[ЗАДАНИЯ ДЛЯ ВЫПОЛНЕНИЯ]:
• A. Перечислите все действия, которые, по словам автора рецензии, Галкин совершает в самом начале книги о смертности.
• B. Повторите дословно отрывок рецензии от слов «Материал любезно предоставлен» до слов «в еврейской традиции).» включительно.

Материал любезно предоставлен Jewish Review of Books
Hillel Halkin
After 120: Reflecting on Death, Mourning, and the Afterlife in the Jewish Tradition (После ста двадцати: размышления о смерти, скорби и загробной жизни в еврейской традиции).
Princeton University Press, 2016. 232 pp.
В начале этой очаровательной, откровенно беззащитной и обманчиво глубокой книги о смерти Гилель Галкин рассказывает о нечаянном открытии, совершенном им на своем участке, расположенном на южном склоне хребта Кармель:
Я обследовал густо заросший участок, когда внезапно потерял равновесие, пролетел несколько метров сквозь кустарник и оказался в лощине, которую раньше никогда не замечал. Прямо перед собой я увидел низкий вход, вырубленный в скале, с грубо высеченным верхним косяком. Разобрав завал грязи, я заполз внутрь и очутился в прямоугольном помещении размером два на три метра, в стенах которого были высечены ниши.
Вернувшись с приятелями для того, чтобы обследовать пещеру, они обнаружили «часть нижней челюсти, пожелтевшую, как старый пергамент».
Она умерла около двух тысячелетий назад или, может быть, чуть раньше. Тяжелый камень (на иврите он называется «голель»), заслонявший вход в семейный склеп, отвалили, внутрь поместили ее тело, завернутое в саван, и камнем вновь завалили вход. Когда прошло достаточно времени для того, чтобы тело полностью разложилось (согласно более поздней иудейской традиции, для этого требовалось двенадцать месяцев), гробницу снова открыли, кости собрали и переместили в нишу, уложив рядом с костями ее предков. И прах ее воссоединился с их прахом.
Притом что Галкин, несомненно, способен творить на страницах книг чудеса, эти абзацы написаны простым языком. Но и таким образом он достигает цели: в самом начале книги о смертности он падает в могилу, созерцает остатки черепа, лаконично описывает древний иудейский погребальный обряд и ярко иллюстрирует ритуальный и физический смысл библейской фразы о том, что умершие «воссоединились с предками своими». В этом не чувствуется ни малейшей искусственности; фундамент книги закладывается совершенно незаметно. Словно сидишь с автором в гостиной дома, построенного им на этом участке земли, глядя в окно и слушая его воспоминания о первых днях, проведенных в Зихрон‑Яаков, и том, как он свалился в кусты примерно вон там … и незаметно наступает момент «memento mori».

[ИСХОДНЫЕ ДАННЫЕ]:
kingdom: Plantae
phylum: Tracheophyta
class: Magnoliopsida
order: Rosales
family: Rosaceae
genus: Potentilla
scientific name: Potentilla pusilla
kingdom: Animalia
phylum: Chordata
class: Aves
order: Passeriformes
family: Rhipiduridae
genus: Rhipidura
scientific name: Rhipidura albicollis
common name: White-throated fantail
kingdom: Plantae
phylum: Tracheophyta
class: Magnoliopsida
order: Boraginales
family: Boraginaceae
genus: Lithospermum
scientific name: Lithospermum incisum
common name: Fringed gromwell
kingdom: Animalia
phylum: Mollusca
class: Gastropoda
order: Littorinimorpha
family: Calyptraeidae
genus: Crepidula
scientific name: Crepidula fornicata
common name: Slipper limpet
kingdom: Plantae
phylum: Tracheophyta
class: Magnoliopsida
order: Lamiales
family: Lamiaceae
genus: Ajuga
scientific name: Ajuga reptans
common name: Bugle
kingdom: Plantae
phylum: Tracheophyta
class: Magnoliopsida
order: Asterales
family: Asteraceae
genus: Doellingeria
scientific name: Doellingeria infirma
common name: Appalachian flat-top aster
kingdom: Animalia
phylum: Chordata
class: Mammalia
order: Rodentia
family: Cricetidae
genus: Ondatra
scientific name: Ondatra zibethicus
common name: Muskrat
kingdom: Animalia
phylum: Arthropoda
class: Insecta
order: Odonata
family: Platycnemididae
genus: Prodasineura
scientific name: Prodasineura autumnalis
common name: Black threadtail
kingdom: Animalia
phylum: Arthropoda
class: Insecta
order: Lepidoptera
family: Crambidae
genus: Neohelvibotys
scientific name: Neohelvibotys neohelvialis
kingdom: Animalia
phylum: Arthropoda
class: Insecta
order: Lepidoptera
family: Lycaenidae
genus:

[ОТВЕТЫ К ЗАДАНИЯМ]:
• A.
- падает в могилу
- созерцает остатки черепа
- лаконично описывает древний иудейский погребальный обряд
- ярко иллюстрирует ритуальный и физический смысл библейской фразы о том, что умершие «воссоединились с предками своими»

• B.
Материал любезно предоставлен Jewish Review of Books
Hillel Halkin
After 120: Reflecting on Death, Mourning, and the Afterlife in the Jewish Tradition (После ста двадцати: размышления о смерти, скорби и загробной жизни в еврейской традиции).